Yohanes Pembabtis dan Elia
Jika kita melihat gambaran tentang Yohanes Pembaptis dari Mat 11: 13-14 “Sebab semua nabi dan kitab Taurat bernubuat hingga tampilnya Yohanes dan jika—kamu mau menerimanya ialah Elia yang akan datang itu.” dan dari Yoh 1: 21 “Lalu bertanya kepadanya: ‘kalau begitu siapakah engkau? Elia?’ dan ia menjawab: ‘bukan!’” maka akan terlihat dua hal yang berlawanan, di satu sisi menurut Matius Elia adalah Yohanes Pembabtis, tetapi menurut Injil Yohanes Elia bukan Yohanes Pembaptis. Tentu setiap kesan bisa saja terjadi namun alangkah baiknya kita melihat konteksnya baik-baik. Saya pun menyajikan hal ini karena pernah merasa bingung.

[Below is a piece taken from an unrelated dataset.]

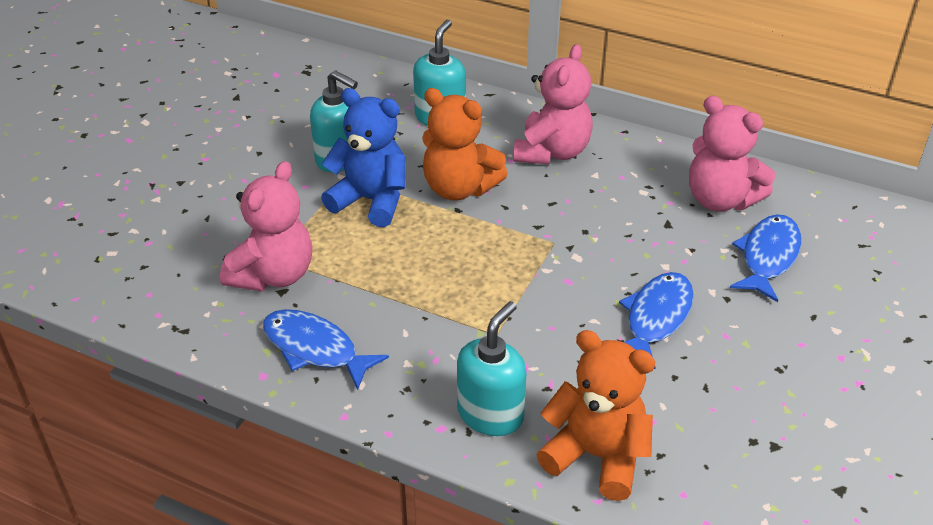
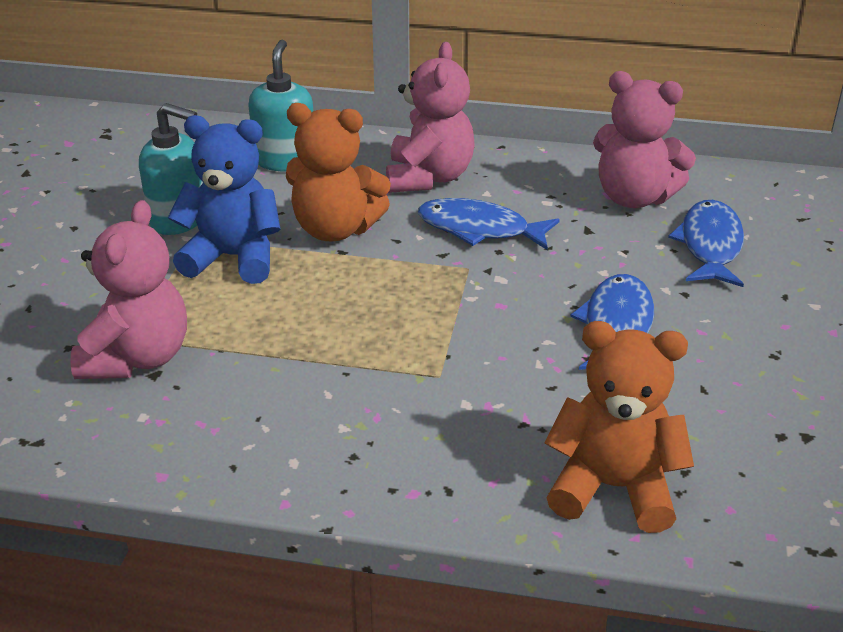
camera: 15 degrees left, 5 degrees down
(315, 349) = (220, 432): blue fish -> blue fish (479, 229)
(490, 414) = (468, 465): turquoise soap dispenser -> none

Para imam dan orang Lewi datang kepada Yohanes Pembabtis dan bertanya kepadanya apakah ia adalah Elia? Konteksnya pada waktu itu adalah orang-orang Israel sangat menantikan kedatangan Elia seperti Firman Tuhan melalui nabi Maleakhi bahwa ia akan mengirim Elia. Jadi wajar saja mereka bertanya kepada Yohanes seperti itu, terlebih lagi ada bukti petunjuk bahwa Elia mengenakan pakaian dari bulu sangat mungkin dari bulu onta. Di dalam 2 Raja-raja 1: 8 dikatakan “Jawab mereka kepadanya: ‘Seorang yang memakai pakaian bulu, dan ikat pinggang kulit terikat pada pinggangnya.’ Maka berkatalah ia itu Elia orang Tisbe!” Jadi ketika ia ditanya apakah ia Elia yang naik ke Surga sekitra 9 abad sebelumya, jawabnya tentu saja ‘bukan’. Kedua injil pun tidak bertentangan. Yohanes menyangkal bahwa ia adalah Elia karena kalangan Yahudi mengharapkan kedatangan Elia secara fisik. Yesus Kristus pun tidak mengatakan Yohanes Pembaptis adalah Elia secara fisik. Hal ini tampak ketika Yesus mengatakan bahwa Yohanes lebih besar dari semua orang yang pernah lahir, termasuk Musa dan tentu saja Elia. Bila Yohanes Pembaptis Elia tentu saja ia buka Elia. Lebih dari itu, kita tidak mengimani yang namanya ‘reinkarnasi’.
Maksud Yesus menyebut Yohanes sebagi Elia yang akan datang ialah seperti yang diungkapkan Malaikat Gabriel saat berbicara dengan Zakharia ayah Yohanes Pembaptis. Katanya “Ia akan berjalan mendahului Tuhan dalam Roh dan kuasa Elia untuk membuat hati bapa-bapa berbalik kepada anak-anaknya dan hati orang-orang durhaka kepada pikiran orang-orang benar dan dengan demikian menyiapkan bagi Tuhan suatu umat yang layak bagiNya.” (Luk 1:17). Perhatikan ungkapan berjalan dalan roh dan kuasa Elia. Oleh karena itu, sebagai umat beriman yang masing-masing telah didiami oleh Roh, kita seharusnya mempersiapkan diri secara spiritual supaya kita bisa menjadi utusan sekaligus saksi bagi kelahiranNya yang selalu bersukacita, sebab Roh Tuhan ada pada kita dan telah mengurapi kita. Maka ia pun mengutus kita untuk menyampaikan kabar baik kepada orang-orang sengsara, dan merawat orang-orang yang remuk hati. Dengan demikian kita pun bisa ikut mengambil bagian dalam madah pujian Yesaya “Aku bersukaria di dalam Tuhan, jiwaku bersork sorai di dalam Allahku.” (Yes 61: 10).